The theory advanced here locates the need to lead and the buoyant confidence to do so in an early relationship with a primary caregiver. The source of the prophet’s unusual talents, especially his social insight and exceptional memory abilities, must also be explained. The theory proposes that these may be integral components of infantile narcissism, or likely developments from it. Early narcissism influences the whole of development in a systemic way, so that a developmental line is set in process that results in the emergence of a charismatic personality (given favorable conditions).

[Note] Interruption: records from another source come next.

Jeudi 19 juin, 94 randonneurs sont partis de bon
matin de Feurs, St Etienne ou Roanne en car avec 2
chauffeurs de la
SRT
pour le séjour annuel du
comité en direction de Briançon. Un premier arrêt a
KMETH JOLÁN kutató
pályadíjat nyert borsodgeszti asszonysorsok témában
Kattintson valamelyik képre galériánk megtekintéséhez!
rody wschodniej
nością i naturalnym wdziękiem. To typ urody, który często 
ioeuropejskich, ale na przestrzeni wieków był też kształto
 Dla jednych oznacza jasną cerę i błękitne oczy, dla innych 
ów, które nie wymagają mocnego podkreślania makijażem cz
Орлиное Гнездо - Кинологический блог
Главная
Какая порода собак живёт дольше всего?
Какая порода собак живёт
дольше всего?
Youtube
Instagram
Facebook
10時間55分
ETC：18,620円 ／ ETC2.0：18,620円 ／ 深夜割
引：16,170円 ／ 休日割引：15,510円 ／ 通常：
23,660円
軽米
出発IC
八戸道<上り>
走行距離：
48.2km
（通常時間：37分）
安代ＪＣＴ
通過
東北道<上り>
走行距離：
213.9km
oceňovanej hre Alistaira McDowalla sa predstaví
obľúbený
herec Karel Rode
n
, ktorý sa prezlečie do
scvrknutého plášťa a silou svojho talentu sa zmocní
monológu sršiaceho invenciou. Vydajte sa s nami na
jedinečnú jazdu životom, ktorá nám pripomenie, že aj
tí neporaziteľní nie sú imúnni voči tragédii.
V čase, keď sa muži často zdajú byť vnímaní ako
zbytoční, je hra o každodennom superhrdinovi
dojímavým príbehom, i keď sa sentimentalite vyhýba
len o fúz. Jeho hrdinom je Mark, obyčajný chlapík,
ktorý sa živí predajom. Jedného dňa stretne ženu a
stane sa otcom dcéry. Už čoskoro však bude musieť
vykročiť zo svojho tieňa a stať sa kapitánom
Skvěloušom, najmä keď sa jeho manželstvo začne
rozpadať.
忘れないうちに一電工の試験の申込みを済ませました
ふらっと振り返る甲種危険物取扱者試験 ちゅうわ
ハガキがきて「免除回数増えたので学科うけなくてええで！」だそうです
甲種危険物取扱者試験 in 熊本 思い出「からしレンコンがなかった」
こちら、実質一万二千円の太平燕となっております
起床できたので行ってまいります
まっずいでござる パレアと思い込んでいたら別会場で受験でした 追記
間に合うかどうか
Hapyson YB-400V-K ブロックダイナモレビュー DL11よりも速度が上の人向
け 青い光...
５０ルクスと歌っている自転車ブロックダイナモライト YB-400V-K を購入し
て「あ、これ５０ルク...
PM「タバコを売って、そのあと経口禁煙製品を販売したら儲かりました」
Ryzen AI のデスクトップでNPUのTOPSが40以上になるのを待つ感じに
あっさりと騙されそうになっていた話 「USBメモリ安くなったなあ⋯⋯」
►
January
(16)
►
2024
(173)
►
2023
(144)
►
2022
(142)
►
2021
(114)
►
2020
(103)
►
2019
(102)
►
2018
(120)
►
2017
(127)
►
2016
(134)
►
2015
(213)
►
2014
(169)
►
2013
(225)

It is the nature of this inquiry that there is little direct evidence about all of this. Yet despite the theory’s lack of supporting data, it does not merely hang in a vacuum. Four lines of argument can be made for it. First, it is based on a prior and closely related theory that has gained considerable respect among social scientists (Kohut 1971, 1976, 1977). Second, it is consistent; that is, it contains no contradictions and does not conflict with any other body of psychological knowledge. It leads in a logical manner to a credible theory of charisma. Third, where the theory can be matched with observations, it fits; adult charismatics are extremely confident, are often hostile, possess powerful memories and acute social insight, and so on. Something like what the theory describes seems to have occurred in the early lives of prophets such as Werner Erhard, Bhagwan Shree Rajneesh, and Swami Vivekananda. Last, it parallels other recent theories in social science, particularly Bowlby’s work on the attachment system, that credibly explain how such developmental processes might work. Of course, such theorizing will inevitably be wrong in some details. And there are great variations from case to case. There may also be other powerful influences not discussed herein, for example, biology (Horizon 1989; Jamison 1993). But generally the theory fits, and it leads logically to the next phase of development, incubation.